Accueil Actualités Matam : « On nous appelle Corona ou cas communautaires » (Enseignants)

Matam : « On nous appelle Corona ou cas communautaires » (Enseignants)

A Doumga Ouro Alpha, un village situé dans le département de Matam, les enseignants disent être victimes d’une « stigmatisation inouïe » depuis leur retour de Dakar en prélude à la reprise avortée des cours, le 2 juin dernier. Ce, à cause des cas positifs de coronavirus notés parmi leurs collègues.
« Dans les rues les gens nous appellent Corona ou cas communautaires parfois d’un air taquin mais offensant. Les collègues se sont terrés chez eux depuis qu’ils sont arrivés. Même pour avoir une barre de glace, c’est un problème. Des qu’ils sortent, ils sont dévisagés. Nous sommes au devant de l’actualité », a regretté un d’entre eux à travers une déclaration envoyée à ses collègues.
Selon ce professeur d’anglais, il y a 2 jours, les choses ont dégénéré quand le chef de village a convoqué une réunion à l’issue de laquelle il a été décidé de rencontrer les enseignants pour leur dire de se faire tester, ce dimanche 7 juin, et que s’ils refusaient, ils seraient expulsés du village à partir de demain lundi, selon toujours son témoignage.
Il ajoute : « L’Infirmier chef de poste (Icp) a commencé à appeler les collègues pour leur parler de test car, dit-il, il y a eu des cas positifs parmi ceux qui avaient pris les bus Dakar Dem Dikk. Ce même Icp est même allé jusque chez une de nos collègues pour lui dire qu’elle devait se faire tester. Et pour convaincre la collègue, il a impliqué les voisins et la famille hôte. Conséquence, elle est plus stigmatisée et les villageois disent qu’elle est infectée ».

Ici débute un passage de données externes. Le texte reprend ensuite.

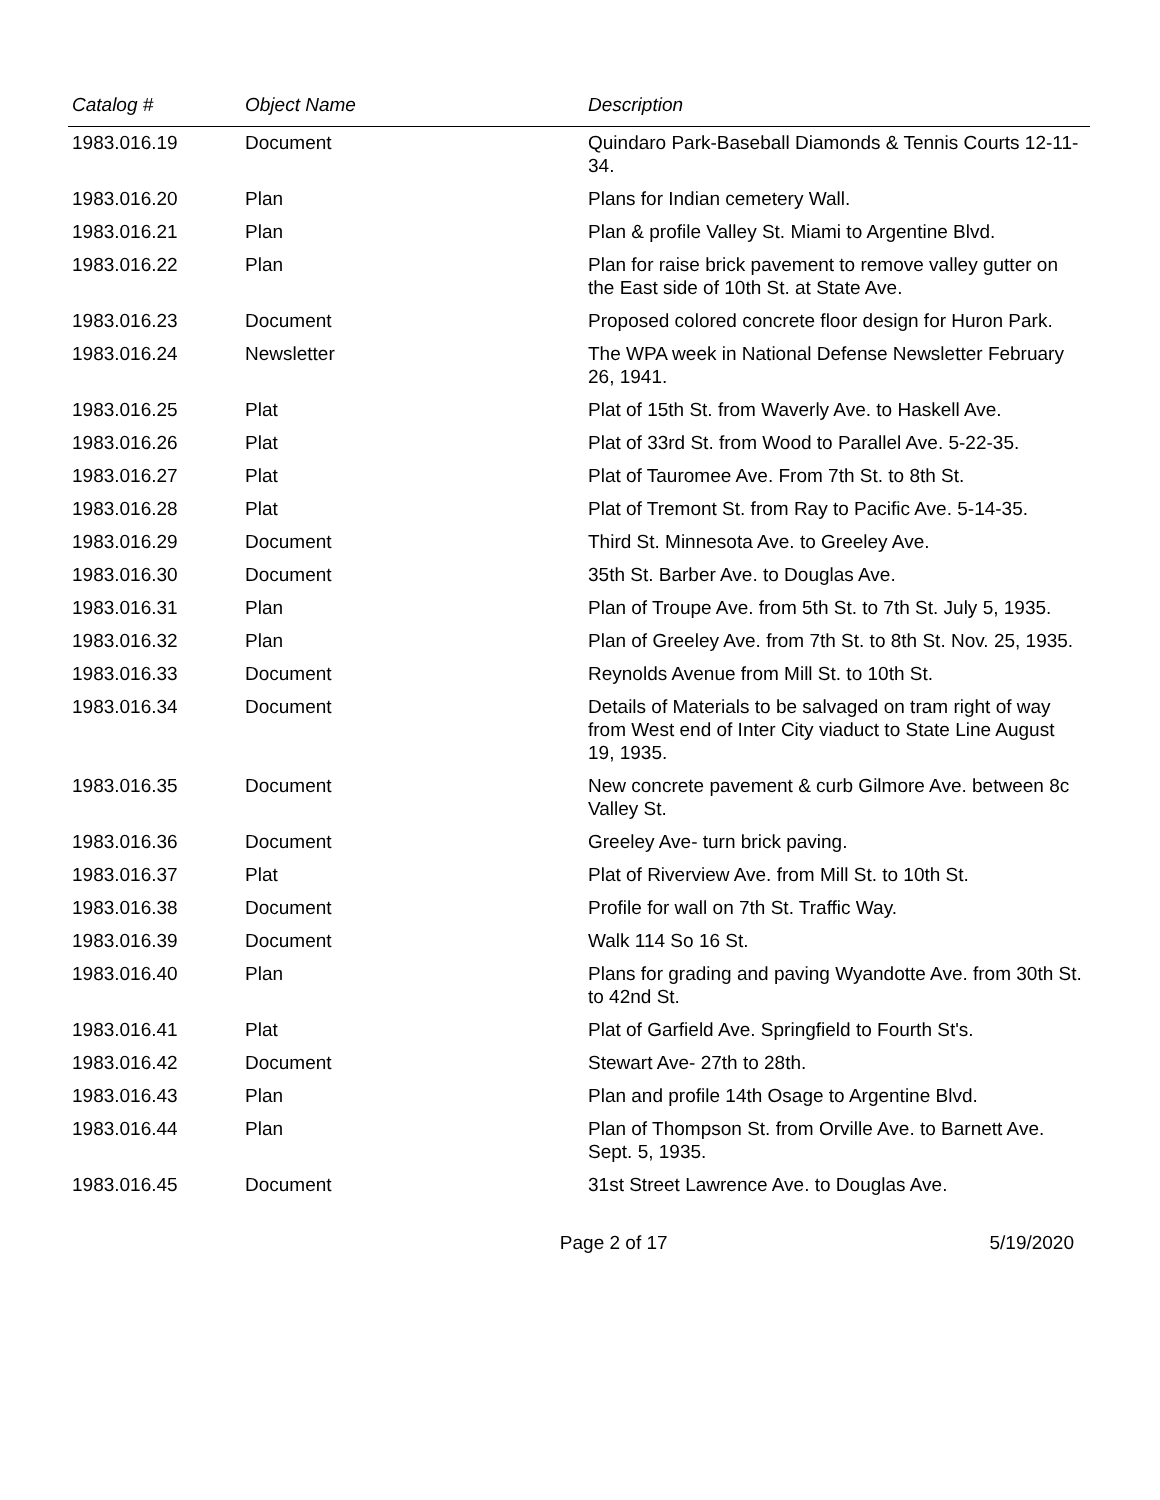| Catalog # | Object Name | Description |
| --- | --- | --- |
| 1983.016.19 | Document | Quindaro Park-Baseball Diamonds & Tennis Courts 12-11-34. |
| 1983.016.20 | Plan | Plans for Indian cemetery Wall. |
| 1983.016.21 | Plan | Plan & profile Valley St. Miami to Argentine Blvd. |
| 1983.016.22 | Plan | Plan for raise brick pavement to remove valley gutter on the East side of 10th St. at State Ave. |
| 1983.016.23 | Document | Proposed colored concrete floor design for Huron Park. |
| 1983.016.24 | Newsletter | The WPA week in National Defense Newsletter February 26, 1941. |
| 1983.016.25 | Plat | Plat of 15th St. from Waverly Ave. to Haskell Ave. |
| 1983.016.26 | Plat | Plat of 33rd St. from Wood to Parallel Ave. 5-22-35. |
| 1983.016.27 | Plat | Plat of Tauromee Ave. From 7th St. to 8th St. |
| 1983.016.28 | Plat | Plat of Tremont St. from Ray to Pacific Ave. 5-14-35. |
| 1983.016.29 | Document | Third St. Minnesota Ave. to Greeley Ave. |
| 1983.016.30 | Document | 35th St. Barber Ave. to Douglas Ave. |
| 1983.016.31 | Plan | Plan of Troupe Ave. from 5th St. to 7th St. July 5, 1935. |
| 1983.016.32 | Plan | Plan of Greeley Ave. from 7th St. to 8th St. Nov. 25, 1935. |
| 1983.016.33 | Document | Reynolds Avenue from Mill St. to 10th St. |
| 1983.016.34 | Document | Details of Materials to be salvaged on tram right of way from West end of Inter City viaduct to State Line August 19, 1935. |
| 1983.016.35 | Document | New concrete pavement & curb Gilmore Ave. between 8c Valley St. |
| 1983.016.36 | Document | Greeley Ave- turn brick paving. |
| 1983.016.37 | Plat | Plat of Riverview Ave. from Mill St. to 10th St. |
| 1983.016.38 | Document | Profile for wall on 7th St. Traffic Way. |
| 1983.016.39 | Document | Walk 114 So 16 St. |
| 1983.016.40 | Plan | Plans for grading and paving Wyandotte Ave. from 30th St. to 42nd St. |
| 1983.016.41 | Plat | Plat of Garfield Ave. Springfield to Fourth St's. |
| 1983.016.42 | Document | Stewart Ave- 27th to 28th. |
| 1983.016.43 | Plan | Plan and profile 14th Osage to Argentine Blvd. |
| 1983.016.44 | Plan | Plan of Thompson St. from Orville Ave. to Barnett Ave. Sept. 5, 1935. |
| 1983.016.45 | Document | 31st Street Lawrence Ave. to Douglas Ave. |
Page 2 of 17 5/19/2020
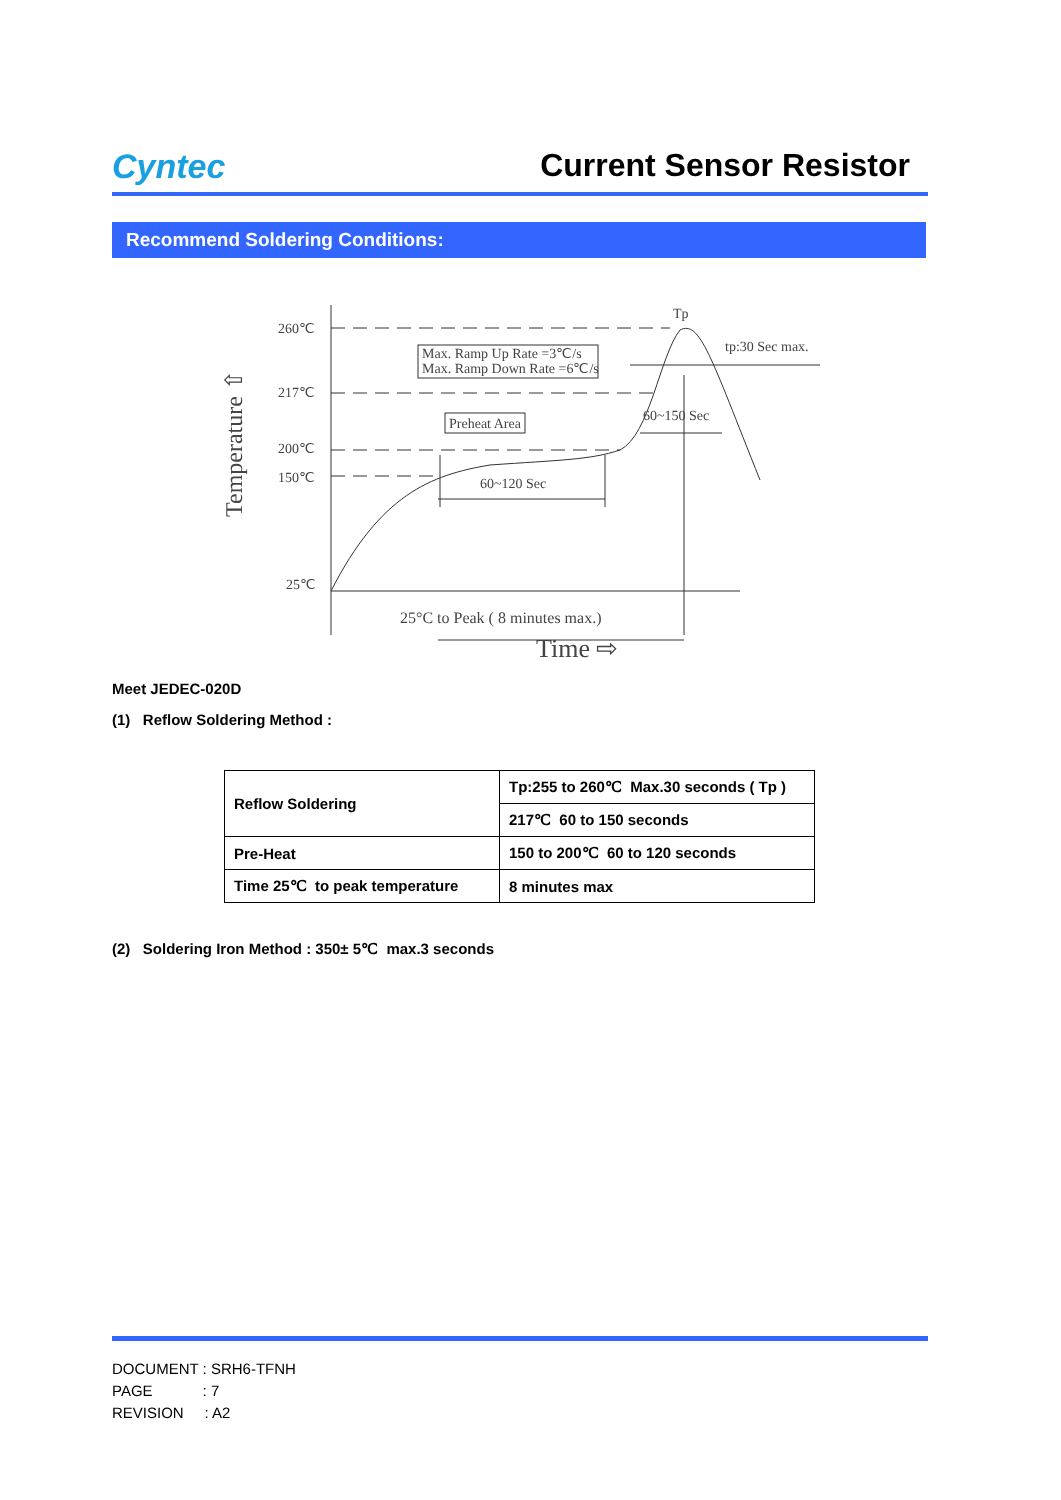Cyntec
Current Sensor Resistor
Recommend Soldering Conditions:
Temperature ⇧
260℃
217℃
200℃
150℃
25℃
Max. Ramp Up Rate =3℃/s
Max. Ramp Down Rate =6℃/s
Preheat Area
60~120 Sec
60~150 Sec
Tp
tp:30 Sec max.
25°C to Peak ( 8 minutes max.)
Time ⇨
Meet JEDEC-020D
(1) Reflow Soldering Method :
| Reflow Soldering | Tp:255 to 260℃ Max.30 seconds ( Tp ) |
| | 217℃ 60 to 150 seconds |
| Pre-Heat | 150 to 200℃ 60 to 120 seconds |
| Time 25℃ to peak temperature | 8 minutes max |
(2) Soldering Iron Method : 350± 5℃ max.3 seconds
DOCUMENT : SRH6-TFNH
PAGE : 7
REVISION : A2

L’enseignant de préciser, par ailleurs, qu’ils ne sont pas contre les tests, mais ils déplorent la manière dont l’Icp, « bousculé par la population ou des autorités, a voulu procéder ».
 « Depuis hier (samedi), on ne parle que des enseignants. Certains sont même rentrés, d’autres le feront incessamment car il est plus prudent d’être avec sa famille que dans un village ou personne ne veut de toi même tes propres élèves », a-t-il fait comprendre. Dénonçant avec fermeté « le silence des autorités académiques et la légèreté de la réaction ou déclarations individuelles des syndicats face à cette stigmatisation ».